Program ini dirancang khusus untuk membekali santri dengan keahlian teknologi mutakhir tanpa meninggalkan nilai-nilai religius. Rangkaian kegiatannya mencakup Workshop Tiktok Affiliate, Workshop Digital Marketing, Kajian Keislaman, Kelas Tahsin, Kelas Parenting, hingga pembagian bingkisan Lebaran untuk anak yatim.
Kisah Inspiratif Parhan: Transformasi Digital dan Kemandirian
Salah satu sosok utama yang berbagi pengalaman dalam acara ini adalah Parhan Abdul Gani, seorang pemuda berusia 20 tahun asal Ciawi, Bogor. Parhan, yang kini menjadi salah satu pengajar Digital Marketing (spesialisasi Advertiser) di Pondok IT, menceritakan perjalanannya selama tiga tahun menimba ilmu di sana.

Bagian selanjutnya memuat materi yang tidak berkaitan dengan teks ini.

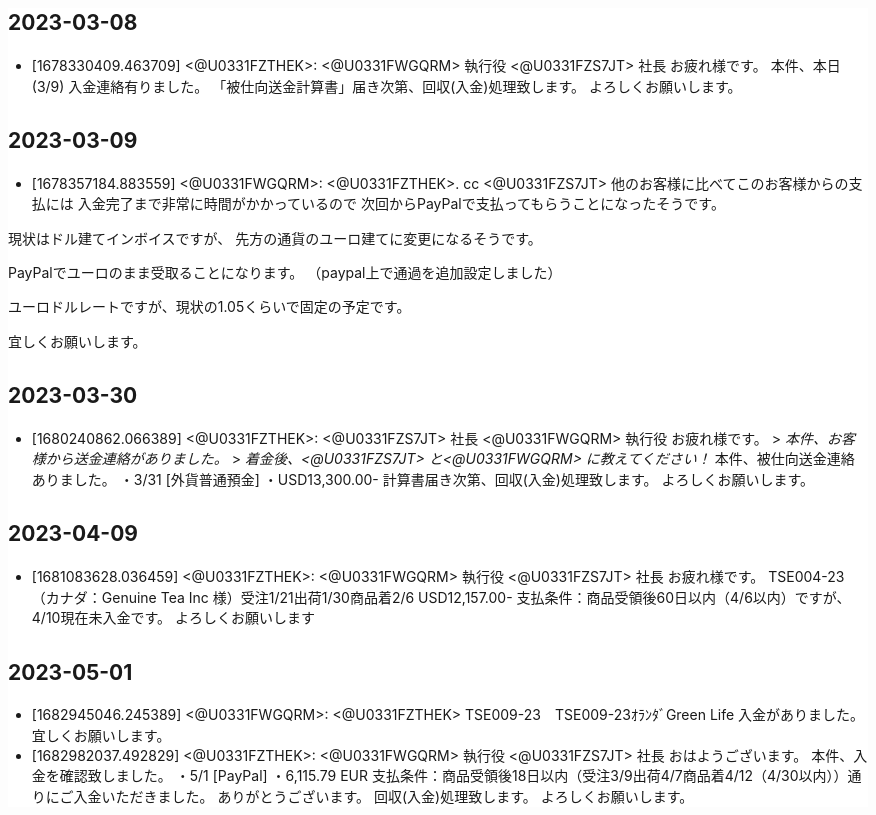 ## 2023-03-08

- [1678330409.463709] <@U0331FZTHEK>: <@U0331FWGQRM> 執行役 <@U0331FZS7JT> 社長
お疲れ様です。
本件、本日(3/9) 入金連絡有りました。
「被仕向送金計算書」届き次第、回収(入金)処理致します。
よろしくお願いします。

## 2023-03-09

- [1678357184.883559] <@U0331FWGQRM>: <@U0331FZTHEK>. cc <@U0331FZS7JT>
他のお客様に比べてこのお客様からの支払には
入金完了まで非常に時間がかかっているので
次回からPayPalで支払ってもらうことになったそうです。

現状はドル建てインボイスですが、
先方の通貨のユーロ建てに変更になるそうです。

PayPalでユーロのまま受取ることになります。
（paypal上で通過を追加設定しました）

ユーロドルレートですが、現状の1.05くらいで固定の予定です。

宜しくお願いします。

## 2023-03-30

- [1680240862.066389] <@U0331FZTHEK>: <@U0331FZS7JT> 社長 <@U0331FWGQRM> 執行役
お疲れ様です。
&gt; _本件、お客様から送金連絡がありました。_
&gt; _着金後、<@U0331FZS7JT> と<@U0331FWGQRM> に教えてください！_
本件、被仕向送金連絡ありました。
・3/31 [外貨普通預金]
・USD13,300.00-
計算書届き次第、回収(入金)処理致します。
よろしくお願いします。

## 2023-04-09

- [1681083628.036459] <@U0331FZTHEK>: <@U0331FWGQRM> 執行役 <@U0331FZS7JT> 社長
お疲れ様です。
TSE004-23（カナダ：Genuine Tea Inc 様）受注1/21出荷1/30商品着2/6
USD12,157.00-
支払条件：商品受領後60日以内（4/6以内）ですが、4/10現在未入金です。
よろしくお願いします

## 2023-05-01

- [1682945046.245389] <@U0331FWGQRM>: <@U0331FZTHEK>
TSE009-23　TSE009-23ｵﾗﾝﾀﾞGreen Life
入金がありました。
宜しくお願いします。
- [1682982037.492829] <@U0331FZTHEK>: <@U0331FWGQRM> 執行役 <@U0331FZS7JT> 社長
おはようございます。
本件、入金を確認致しました。
・5/1 [PayPal]
・6,115.79 EUR
支払条件：商品受領後18日以内（受注3/9出荷4/7商品着4/12（4/30以内））通りにご入金いただきました。
ありがとうございます。
回収(入金)処理致します。
よろしくお願いします。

“Awalnya saya terinspirasi dari kakak saya yang membangun bisnis grosir secara online. Saya sadar bahwa di masa depan, dunia digital akan menjadi kunci,” ungkap Parhan. Atas saran ibundanya, ia memilih jalur beasiswa penuh di Pondok IT untuk mendalami dunia periklanan digital.
Selama menempuh pendidikan, Parhan mengaku mengalami perubahan besar, tidak hanya dalam hal kompetensi teknis tetapi juga karakter.
“Pondok IT adalah tempat hijrah saya. Bukan hanya ilmu agama, tapi juga kemandirian. Dulu saya hanya bisa meminta ke orang tua, sekarang alhamdulillah sudah bisa memberi,” tambahnya.
Sinergi Teknologi dan Akhlak
Parhan menekankan bahwa penguasaan IT di era sekarang harus dibarengi dengan pemahaman agama agar memiliki batasan moral dalam dunia digital yang sangat luas. Selain Parhan, acara ini juga menghadirkan sejumlah pemateri dan tokoh seperti Kak Izza, Kak Izwan, Ust. Hamid, dan Ust. Amin.
Melalui program Santri IT Ambasador, Pondok IT Indonesia yang berlokasi di Tirtohargo ini berharap dapat terus mencetak generasi yang kompeten secara teknologi sekaligus memiliki akhlak mulia yang berlandaskan Al-Qur’an.